### Challenge 1
Return the passage of the Cape Town travel tips below between "It’s usually about" and "spell E-S-C-A-P-E without.", inclusive.
### Challenge 2
Which lines of the rows below contain the string "pour"? Report each such line, treating uppercase and lowercase as different.

It’s usually about this time of year many of us here in Oz choose to ditch the snuggly socks and hoodies for some long overdue sub-continental rays. But since these overseas travel restrictions have flown in from the North and buckled down for the Winter (let’s face it, probably a lot longer), I thought it fitting to indulge in a little escapism and review a holiday destination you literally can’t spell E-S-C-A-P-E without.
Here are my 5 tips for conquering the Cape:
Hire a car
If you’re expecting to explore this sprawling, mountainous city on foot or via public transport, DON’T. Unless you’ve got mates or family living there to hitch rides off, the best investment you’ll make is one involving four wheels… or two if you like to live dangerously. Unlike many flat and well-connected European cities you may be familiar with, public transport will not even get you close to discovering the best spots this city has to offer. But trust me, with jaw-dropping scenery that’ll really get your motor running, (like Chapman’s Peak drive overlooking Hout Bay, or rolling up to the Silvermine Nature Reserve) it’s basically a no-brainer. Beware though, if you hear a “Hey, Boss! Over here!” from ‘friendly’ locals pointing to a parking space half the size of your ride, you’re gonna have to cough up a few rand when they help squeeze you in. Fortunately, reversing into or out of a sticky situation is aided by the fact they also drive on the left side of the road.
Book for Summer
Like most beach holidays, Cape Town, or, “The Mother City,” is best enjoyed in the warmer months due to its prominent sea breeze and winter rains (December to February will not disappoint). However, don’t even think of pigeonholing this place as purely a ‘beach town.’ With walking trails along the iconic Table Mountain, Lion’s Head circular route to enjoy at sunset or before work according to locals, and a myriad of other people-friendly routes, you truly can get lost here like no where else. Plus, if you’re keen for a dip, don’t forget the city is split between its Indian and Atlantic Ocean beaches – and if you truly want to enjoy the bone-numbing Atlantic ones, you better do it in Summer or risk your central appendages vanishing forever.

### Data listing
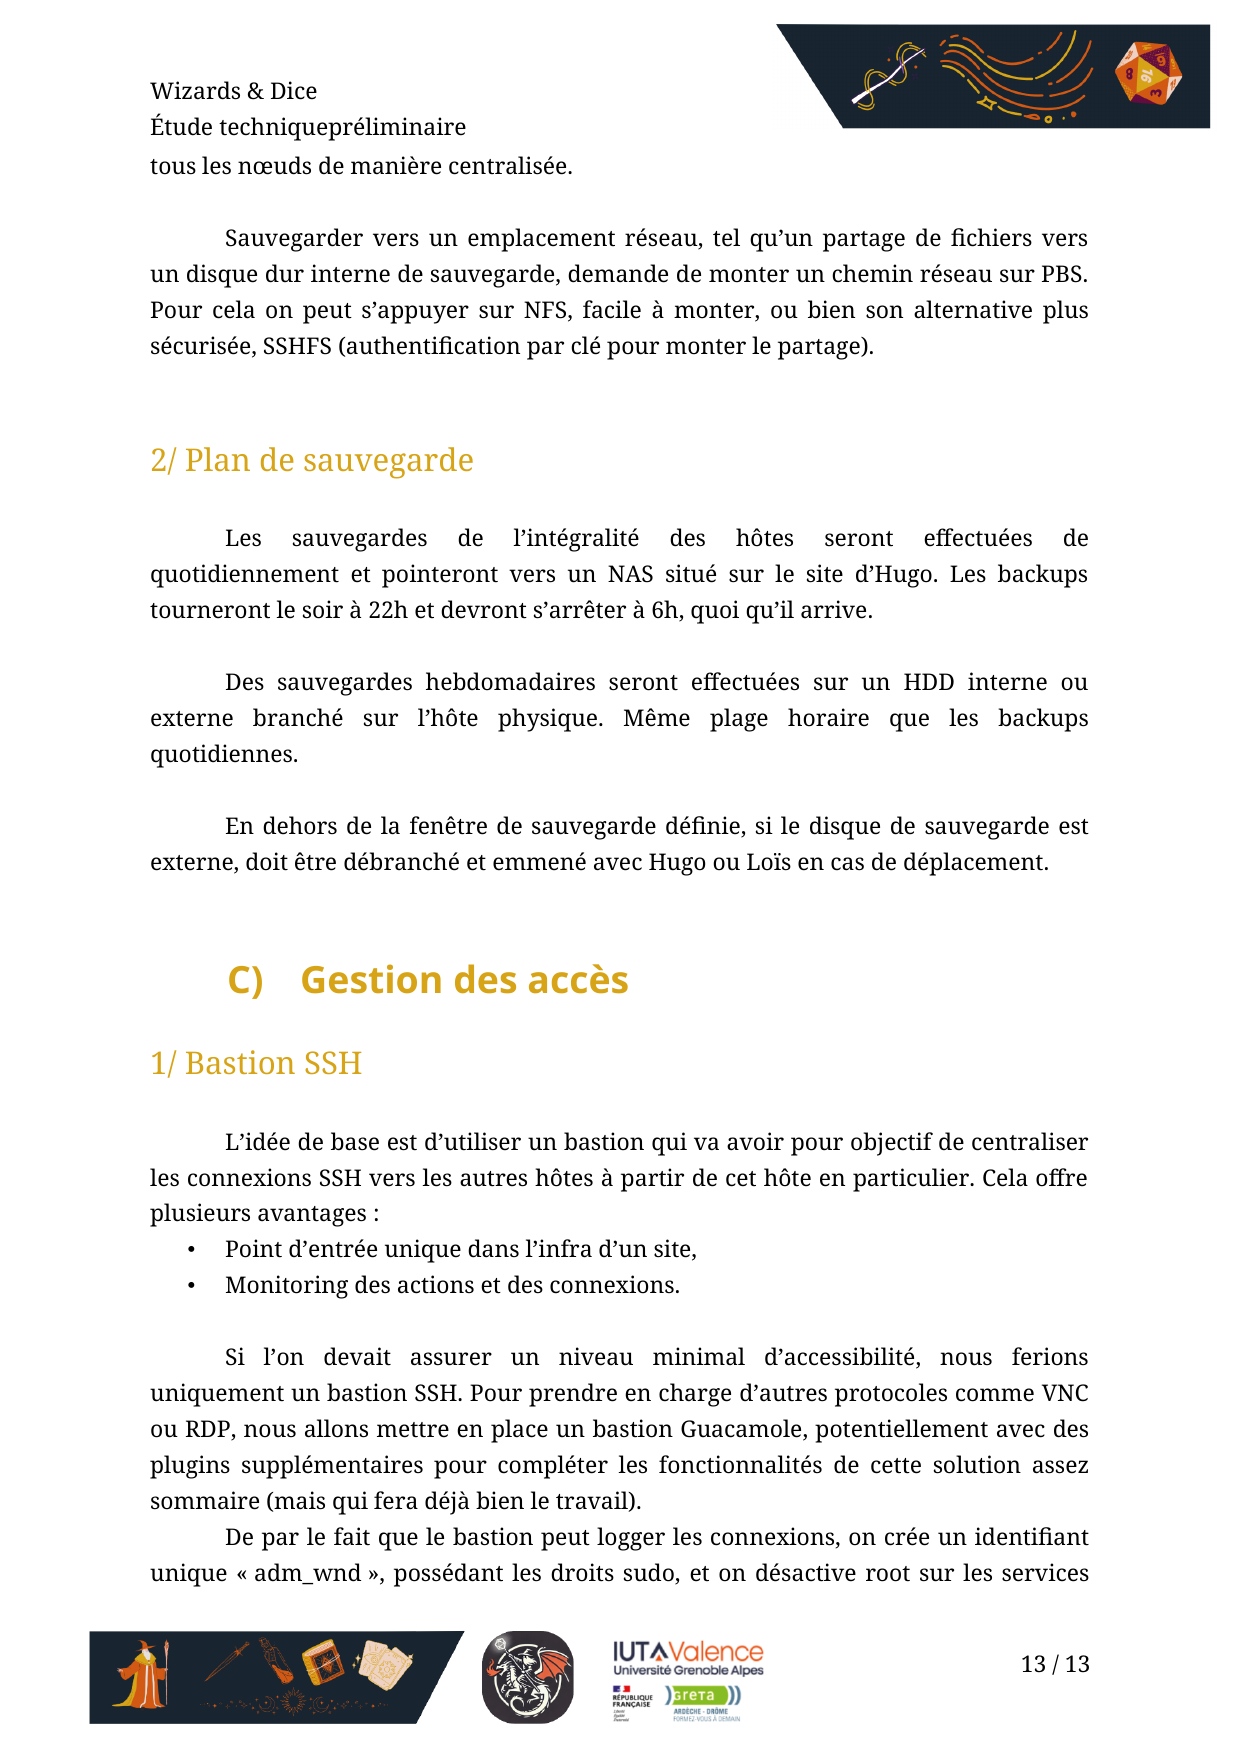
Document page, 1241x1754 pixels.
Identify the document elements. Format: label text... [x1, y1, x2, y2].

--

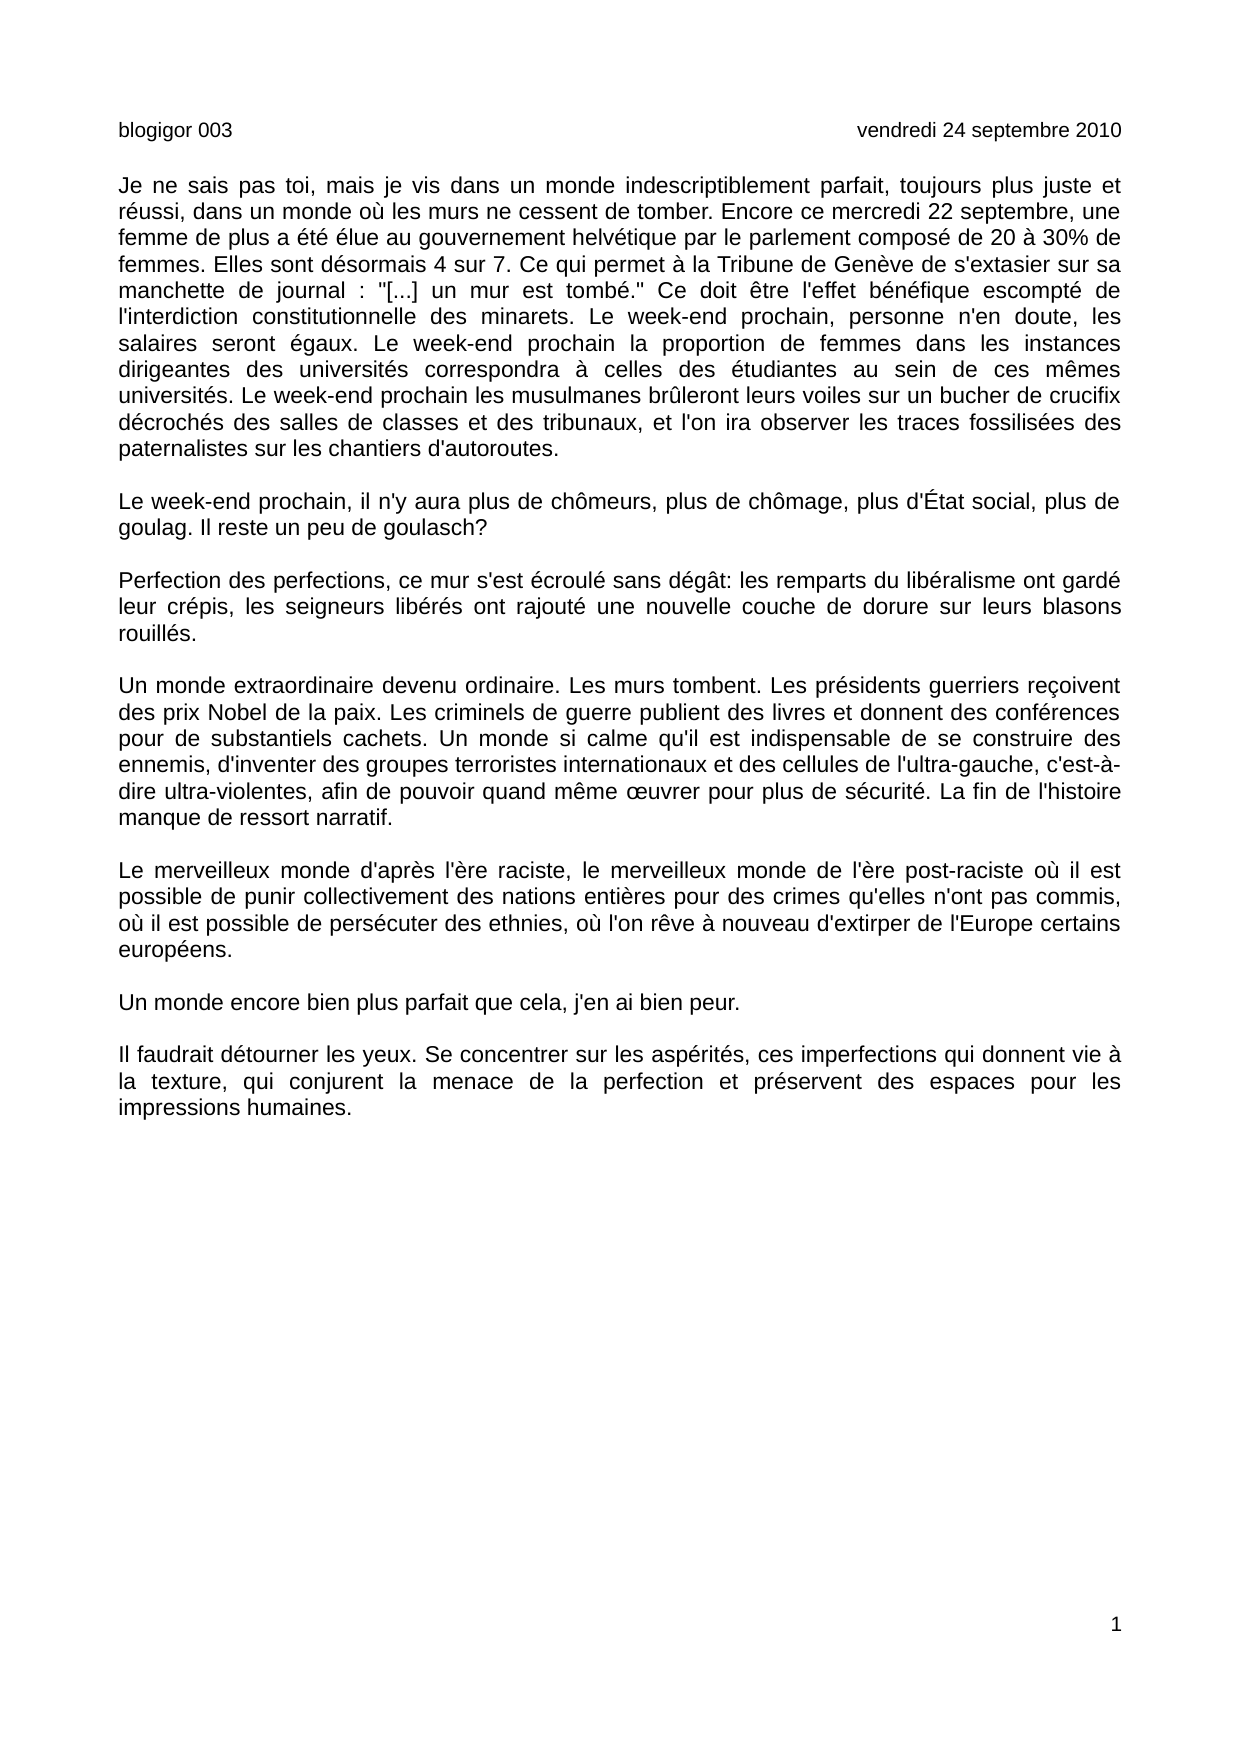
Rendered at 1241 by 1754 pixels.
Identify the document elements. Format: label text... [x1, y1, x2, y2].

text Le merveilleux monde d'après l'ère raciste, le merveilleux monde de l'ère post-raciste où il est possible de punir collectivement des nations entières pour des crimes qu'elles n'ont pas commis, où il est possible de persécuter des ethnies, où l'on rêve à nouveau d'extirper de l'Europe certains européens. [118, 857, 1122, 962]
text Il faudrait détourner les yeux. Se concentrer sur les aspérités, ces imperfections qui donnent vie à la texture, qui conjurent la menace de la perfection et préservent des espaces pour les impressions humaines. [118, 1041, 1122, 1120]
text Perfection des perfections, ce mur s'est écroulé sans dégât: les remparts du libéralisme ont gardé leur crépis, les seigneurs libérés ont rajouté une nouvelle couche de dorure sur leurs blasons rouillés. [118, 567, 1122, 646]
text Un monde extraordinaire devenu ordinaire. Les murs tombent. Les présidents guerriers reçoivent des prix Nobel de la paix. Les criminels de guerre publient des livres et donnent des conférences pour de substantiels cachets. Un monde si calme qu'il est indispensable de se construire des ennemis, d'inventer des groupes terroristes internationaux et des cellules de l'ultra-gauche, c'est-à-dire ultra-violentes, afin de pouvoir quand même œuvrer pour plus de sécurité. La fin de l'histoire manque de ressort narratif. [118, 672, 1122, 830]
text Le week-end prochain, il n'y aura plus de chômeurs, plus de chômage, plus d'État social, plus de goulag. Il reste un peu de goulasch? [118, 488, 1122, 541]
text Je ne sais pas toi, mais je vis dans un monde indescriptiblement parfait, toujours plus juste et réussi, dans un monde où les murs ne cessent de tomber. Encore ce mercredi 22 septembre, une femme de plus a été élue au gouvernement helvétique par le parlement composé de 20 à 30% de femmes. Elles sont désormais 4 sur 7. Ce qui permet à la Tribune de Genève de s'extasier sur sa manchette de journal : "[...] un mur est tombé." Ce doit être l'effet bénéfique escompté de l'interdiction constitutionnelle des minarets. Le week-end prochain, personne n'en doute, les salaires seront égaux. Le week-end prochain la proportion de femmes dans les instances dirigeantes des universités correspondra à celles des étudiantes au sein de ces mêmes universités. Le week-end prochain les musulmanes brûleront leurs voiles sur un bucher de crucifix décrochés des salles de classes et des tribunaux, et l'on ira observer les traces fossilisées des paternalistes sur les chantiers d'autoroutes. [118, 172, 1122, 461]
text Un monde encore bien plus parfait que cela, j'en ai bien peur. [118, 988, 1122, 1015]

### Expected answer 1
It’s usually about this time of year many of us here in Oz choose to ditch the snuggly socks and hoodies for some long overdue sub-continental rays. But since these overseas travel restrictions have flown in from the North and buckled down for the Winter (let’s face it, probably a lot longer), I thought it fitting to indulge in a little escapism and review a holiday destination you literally can’t spell E-S-C-A-P-E without.

### Expected answer 2
text Le merveilleux monde d'après l'ère raciste, le merveilleux monde de l'ère post-raciste où il est possible de punir collectivement des nations entières pour des crimes qu'elles n'ont pas commis, où il est possible de persécuter des ethnies, où l'on rêve à nouveau d'extirper de l'Europe certains européens. [118, 857, 1122, 962]
text Il faudrait détourner les yeux. Se concentrer sur les aspérités, ces imperfections qui donnent vie à la texture, qui conjurent la menace de la perfection et préservent des espaces pour les impressions humaines. [118, 1041, 1122, 1120]
text Un monde extraordinaire devenu ordinaire. Les murs tombent. Les présidents guerriers reçoivent des prix Nobel de la paix. Les criminels de guerre publient des livres et donnent des conférences pour de substantiels cachets. Un monde si calme qu'il est indispensable de se construire des ennemis, d'inventer des groupes terroristes internationaux et des cellules de l'ultra-gauche, c'est-à-dire ultra-violentes, afin de pouvoir quand même œuvrer pour plus de sécurité. La fin de l'histoire manque de ressort narratif. [118, 672, 1122, 830]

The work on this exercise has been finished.